Немцы остановились около костров, и Христиан рассеянно отметил, что в жестянках с песком, превращенных в самодельные очаги, были проделаны аккуратные отверстия для тяги. Видимо, жестянки давно уже служили солдатам верой и правдой. В воздухе стоял тяжелый запах чая, паленой шерсти, тлеющей резины и горелого мяса — он доносился из грузовиков, из которых не успели выскочить солдаты. Один из англичан, весь объятый пламенем, сумел выскочить из машины. С обожженной, почерневшей головой он лежал на боку в какой-то настороженной позе. Здесь же, среди рассыпанного чая, банок с солониной и сахаром, валялись две оторванные миной ноги.
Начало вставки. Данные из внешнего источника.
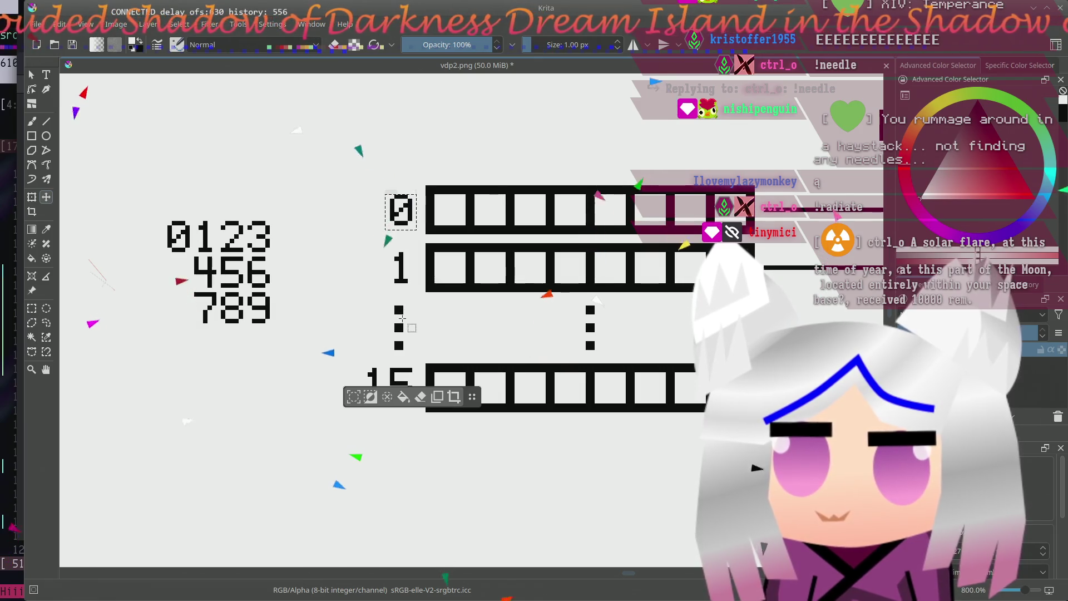
left_click_drag(350, 359, 425, 411)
Другой солдат сидел, прислонившись спиной к колесу машины, голова у него держалась лишь на лоскутке кожи. Христиан посмотрел на повисшую голову. Лицо с сильными челюстями, несомненно, принадлежало рабочему. На нем застыло столь характерное для англичан выражение внешнего добродушия и скрытого упорства. Изо рта, заставляя губы кривиться в насмешливой улыбке, торчала вставная челюсть. У него были чисто выбритые покрасневшие щеки и седеющие виски. "Один из тех, кто брился утром, — решил Христиан. — Тот самый аккуратный солдат, какого можно найти в любом взводе. В это утро ему можно было и не беспокоиться!.."

То там, то здесь шевелились руки и раздавались стоны. Солдаты разошлись в разные стороны, и отовсюду послышались одиночные выстрелы. Гарденбург подошел к головной машине, по всем признакам принадлежавшей начальнику колонны, и стал рыться в поисках документов. Он взял несколько карт, отпечатанных на машинке приказов, извлек из полевой сумки фотографию светловолосой женщины с двумя детьми, потом поджег машину.
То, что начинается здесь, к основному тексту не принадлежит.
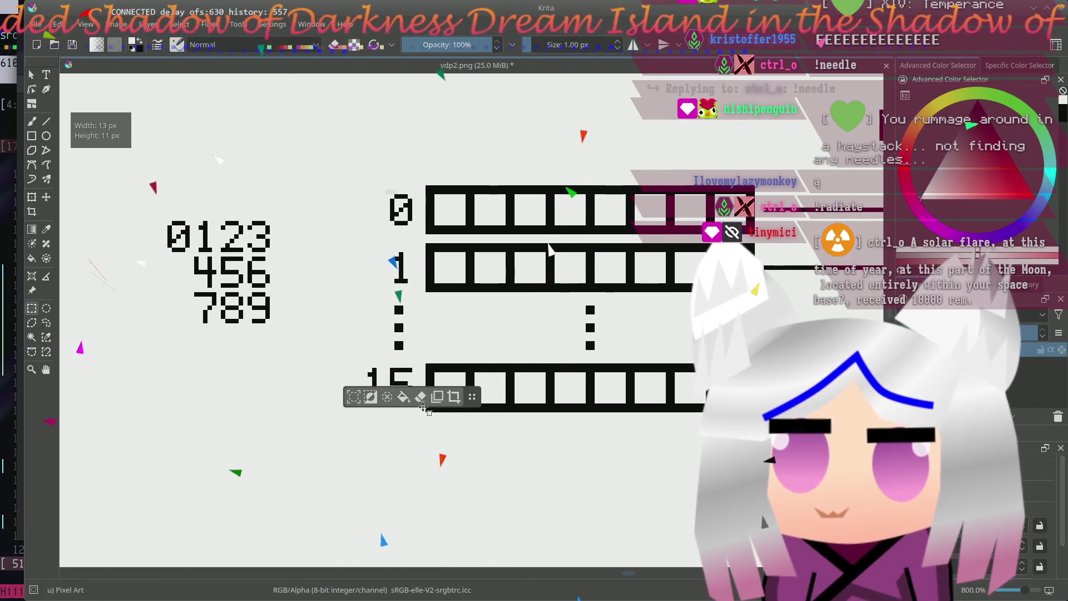
key("t")
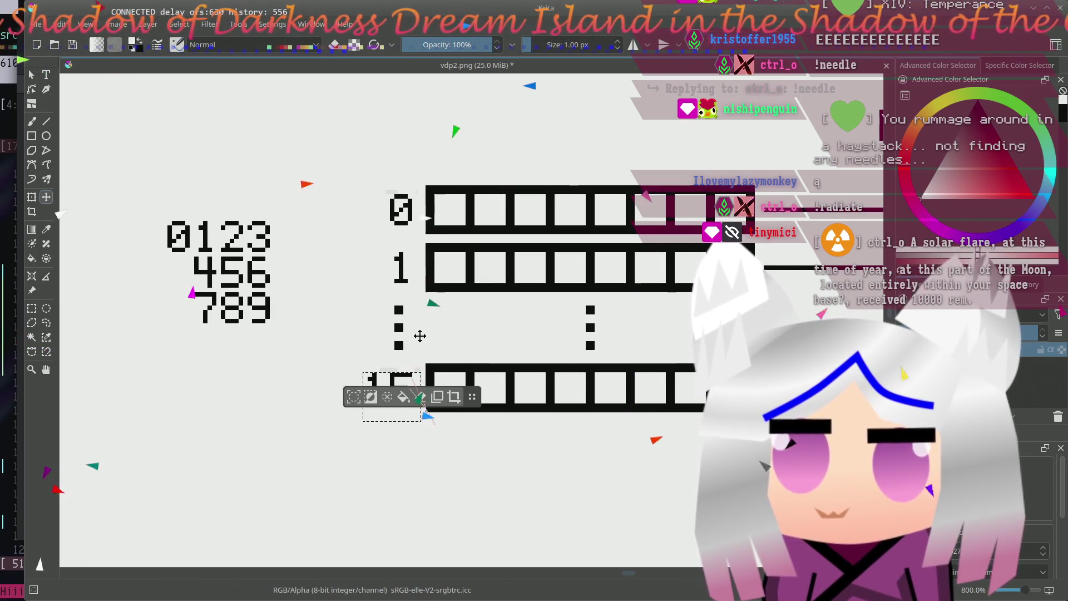
key("ctrl+shift+a")
key("f")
Отойдя в сторону, они вместе с Христианом смотрели, как горит автомобиль.

— А нам повезло: они остановились как раз там, где нужно, — усмехнулся Гарденбург. Христиан тоже улыбнулся. Это никак не похоже на его первый опереточный бой на подступах к Парижу. Это совсем не то, что спекуляция и полицейская служба в Ренне. Это было именно то, к чему они готовились, это была война, а мертвецы, валявшиеся на песке, составляли их реальный, конкретный вклад в завоевание победы. И победа эта близка. На помощь американцев англичанам особенно рассчитывать не приходится.

— Ну ладно! — крикнул солдатам Гарденбург. — Те, кого вы не добили, могут добираться домой пешком. Возвращайтесь на высоту.

Гарденбург и Христиан пошли обратно. На гребне высоты, на фоне неба четко вырисовывались фигуры наблюдающих за ними солдат. "Какими уязвимыми они кажутся, — озабоченно подумал Христиан, — какими одинокими в этой бескрайней пустыне, и как хорошо, что я не один, что они со мной..."

Они прошли мимо полуобнаженного английского офицера. У него была нежная, бледная кожа аристократа.

— Помните, какой у него был вид, когда раздались первые выстрелы? — усмехнулся Гарденбург. — А как он бежал, пытаясь жестами приказать что-то своим солдатам и одновременно придерживая брюки?.. Капитан армии его величества английского короля... Готов биться об заклад, что в Сандхерсте [военное училище в Англии] их не обучают, как вести себя в подобных случаях!

Гарденбург рассмеялся. Комизм всплывавших в его памяти сцен действовал на него все сильнее и сильнее. В конце концов он даже вынужден был остановиться. Согнувшись, упираясь руками в колени и задыхаясь, Гарденбург хохотал, как безумный, и ветер тут же уносил его смех.

Христиан тоже засмеялся. Вначале он крепился, но потом смех охватил его с такой силой, что он стал беспомощно раскачиваться из стороны в сторону. Глядя на корчившихся от хохота лейтенанта и унтер-офицера, начали посмеиваться и остальные. Сначала они только хихикали, но смех Гарденбурга и Христиана был таким заразительным, что вскоре и пять сопровождавших их солдат, и пулеметчики на гребне захохотали во все горло. Звуки дикого смеха неслись над испещренной воронками пустыней, над неподвижно распростертыми телами и потухающим пламенем костров, на которых английские солдаты готовили завтрак, над разбросанными винтовками, над потешными лопатками, которыми так и не успели воспользоваться англичане, над горящими грузовиками и над мертвецом, что сидел, прислонившись к колесу, с полуоторванной головой и вставной верхней челюстью, торчавшей из судорожно искривленного рта.